My previous article on the BJP and the nuclear tests of Pokhran has generated a bit of steam. If you propose that nuclear armament is the only option in terms of national security and world peace, I present several counter-arguments:

  • You equate peaceful diplomacy to weakness: Indeed, it is the exact opposite – negotiating a conflict is a sign of strength. Also, if you happen to believe that Nehru had failed in his diplomacy in the Indo-Chinese conflict with his Panch Sheel; it does not necessarily imply that armed conflict would have been a better option.
  • You have implicitly (and naively) assumed that nuclear armament on both sides excludes the possibility of conflict: There is a premise that in a nuclear arms race, if both nations have somewhat comparable nuclear arsenal, then they will not use them: since if one did, the opponent may respond with equal or even greater force. This premise, frequently called ‘Mutually Assured Destruction (MAD)’ is sometimes itself used as an excuse for nuclear armament, thus somehow promoting peace between the nations.  The flaw in using this argument is overwhelmingly apparent – you cannot achieve peace and security by building weapons of mass destruction. All MAD does is to reduce the probability of nuclear conflict. Now, this might seem to be a good thing, but it isn’t. Consider a condom that does not let 90 percent of the spermatozoa through. Will you use it? It still lets the 10 percent through, enough to cause pregnancy – at the same time providing false hopes of security. It is the same situation here – MAD doesn’t exclude the possibility of conflict, it only reduces it. But 10 percent, in this case is a major fraction of the nuclear stockpile. Over a long time, the tiny possibility of nuclear conflict will manifest itself – and that is why I am against it.
  • You think nuclear armament is inevitable and provides security: It isn’t. It doesn’t.
  • You think I am anti-BJP: I am not. I should equally well have criticized the Congress for its 1974 Pokhran-I tests and the blunders in 1984.
  • All the proponents favouring nuclear testing also do not take one thing into account – it is perhaps the most provocative and peace destroying act in world diplomacy. Also, India is among the few countries who have not signed the NPT treaty. Sidetracking off the topic a little bit, Nitwit Nastik in a truly great blog post explained how easy it is for people to be fooled by their governments and to bring them in favour of fighting a war.  The following extract of a conversation between a psychologist and a captured Nazi captures the essence of the article:

    Goering (Nazi): Why, of course, the people don’t want war. Why would some poor slob on a farm want to risk his life in a war when the best that he can get out of it is to come back to his farm in one piece?

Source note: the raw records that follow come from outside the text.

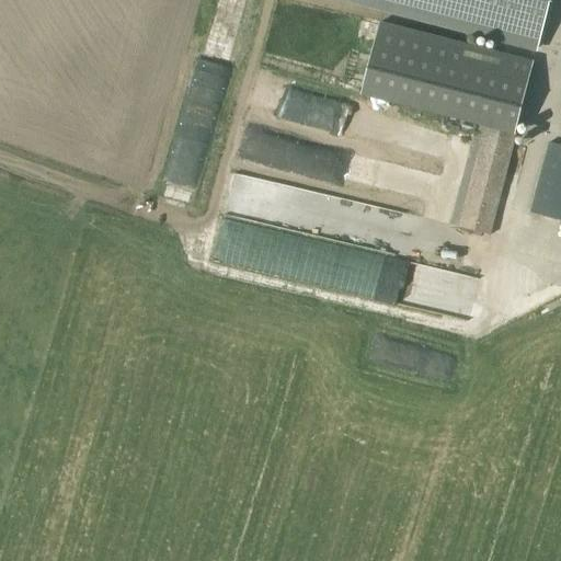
[(550,0),(350,0),(379,8),(382,9),(537,48),(550,0)]
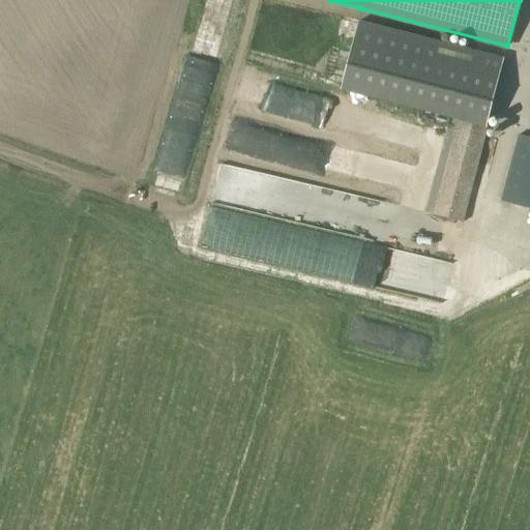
[(340,88),(460,119),(486,125),(503,57),(357,20),(340,88)]
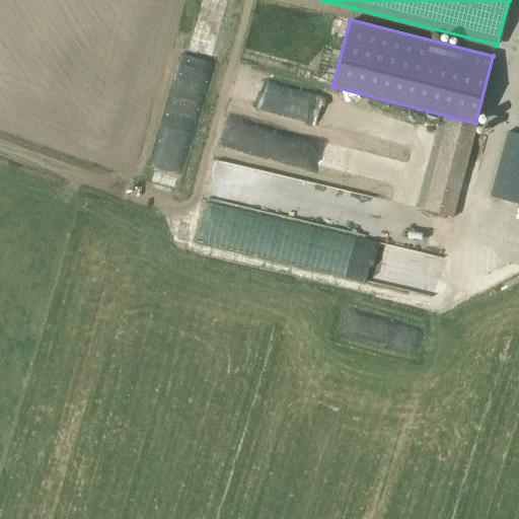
[(450,117),(427,210),(453,217),(476,124),(475,123),(450,117)]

    Naturally, the common people don’t want war; neither in Russia, nor in England, nor in America, nor for that matter in Germany. That is understood. But, after all, it is the leaders of the country who determine the policy and it is always a simple matter to drag the people along, whether it is a democracy, or a fascist dictatorship, or a parliament, or a communist dictatorship.

    Gilbert: There is one difference. In a democracy the people have some say in the matter through their elected representatives, and in the United States only Congress can declare wars.

    Goering: Voice or no voice, the people can always be brought to the bidding of the leaders. That is easy. All you have to do is tell them they are being attacked, and denounce the pacifists for lack of patriotism and exposing the country to danger. It works the same in any country.

    The last line by Goering is truly insightful, and tangentially relates to the discussions above.

    (Psst!! Nastik, if you are reading this, I hope you don’t mind me ripping off from your blog? I swear I won’t do it again!)